Fig. 7. Somatic L1 integration promotes duplications of megabase-scale regions in human cancers.

a, In esophageal adenocarcinoma sample SA528848, we found a 22.6-Mb tandem duplication on the long arm of chromosome 6. The analysis of the sequencing data at the boundaries of the rearrangement breakpoints reveals two clusters of discordant read pairs for which the mates support the involvement of an L1 event. Because the L1 element was shorter than the library size, we also found two reciprocal clusters that aligned 22.6 Mb apart on the genome and in opposite orientation, spanning the insertion breakpoints and confirming the tandem duplication. An L1-endonuclease 5′-TTT/A-3′ degenerate motif was found. b, Large direct tandem duplications can be generated if the cDNA (−) strand invades a second 3′ overhang from a pre-existing double-strand break that occurred on a sister chromatid, and downstream to the initial integration site locus. c, In lung tumor sample SA313800, a small L1 insertion causes a 79.6-Mb duplication of the 14q arm through the induction of a fold-back inversion rearrangement. The analysis of the sequencing data at the breakpoint revealed two clusters of discordant read pairs (multi-colored reads) with the same orientation, aligning close together (5.5 kb apart) and demarcating a copy-number change for which the sequencing density is much greater on the right half of the rearrangement than the left.
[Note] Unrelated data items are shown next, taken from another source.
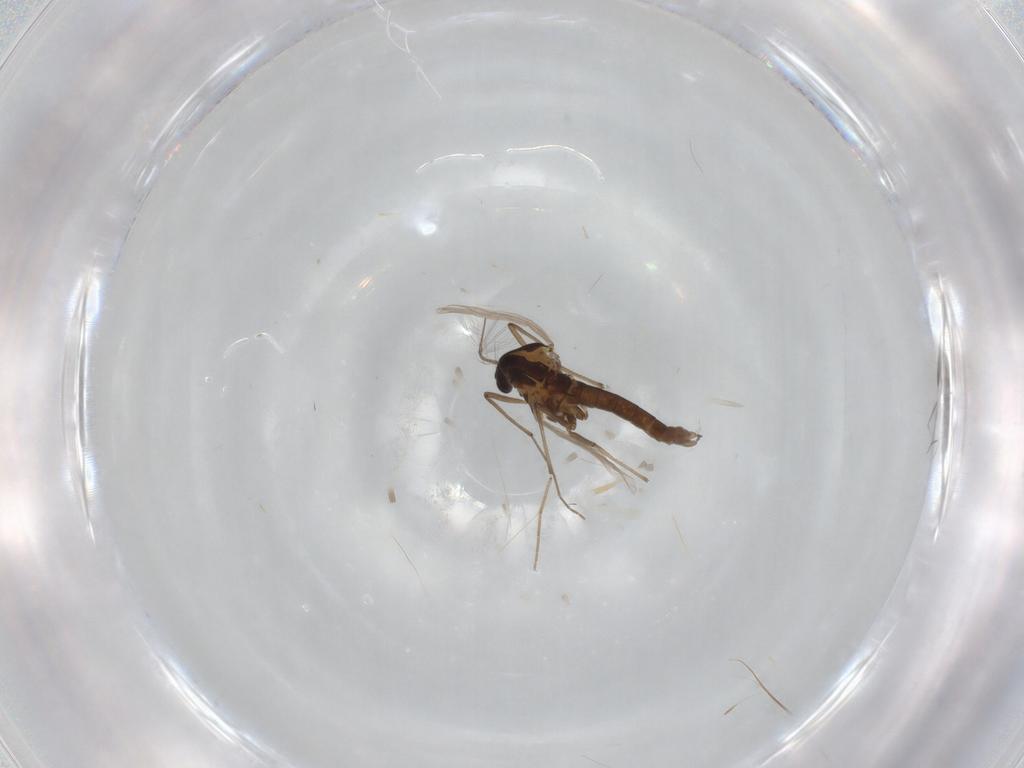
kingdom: Animalia
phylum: Arthropoda
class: Insecta
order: Diptera
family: Chironomidae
Both clusters of multi-colored reads support the integration of an L1. d, L1-mediated fold-back inversion model.

Fig. 8. Somatic integration of L1 can trigger breakage–fusion–bridge cycles that lead to oncogene amplification.
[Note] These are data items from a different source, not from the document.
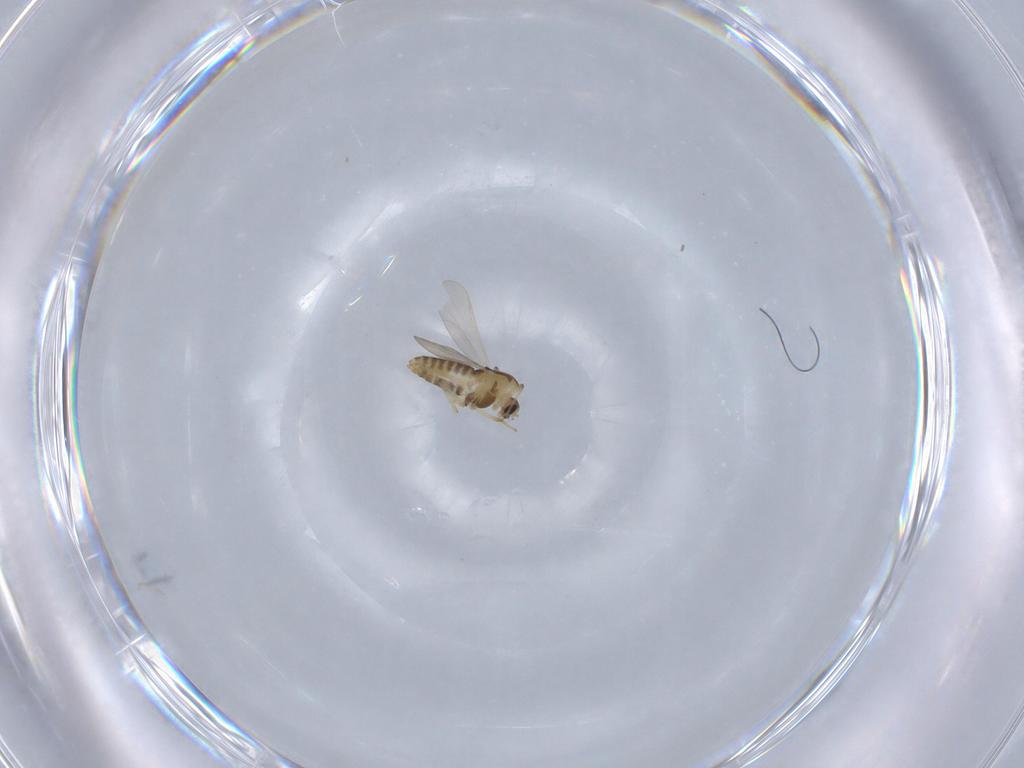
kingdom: Animalia
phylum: Arthropoda
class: Insecta
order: Diptera
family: Chironomidae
a, In esophageal adenocarcinoma sample SA528848, a single cluster of discordant reads (multi-colored reads) together with an L1-endonuclease cleavage site motif 5′-TTT/A-3′ supports the integration of an L1 event that demarcates a 53-Mb telomeric (that is, including the telomere) deletion, from a region of massive amplification that involves CCND1. Around 14 Mb upstream of the breakpoint of the deletion, we observed the presence of two clusters of read pairs (brown reads) that align close together and in the same orientation, which demarcate a change in copy number; this is a distinctive pattern of a fold-back inversion^,, a rearrangement typically found to be associated with breakage–fusion–bridge (BFB) repair. In this fold-back inversion, the coverage shows much greater density on the right half of the rearrangement than the left, indicating that the abnormal chromosome is folded back on itself leading to duplicated genomic sequences in a head-to-head (inverted) orientation. The patterns described here suggest two independent breakage–fusion–bridge cycles, marked with (1) and (2). The copy-number plot shows the consensus total copy numbers (gold band) and the minor allele copy numbers (gray band). b, Models for the patterns described in a. The fold-back inversion model involves two breakage–fusion–bridge cycles, one induced by L1-mediated fold-back inversion (see Fig. 7d), and a second induced by standard breakage–fusion–bridge repair. The interchromosomal rearrangement model involves an interchromosomal rearrangement mediated by an L1, followed by one extra cycle of breakage–fusion–bridge repair. c, In lung cancer sample SA503541, the integration of an L1 retrotransposon is associated with a 50-Mb loss on 11q that includes the telomere, and activates breakage–fusion–bridge repair, which leads to the amplification of CCND1.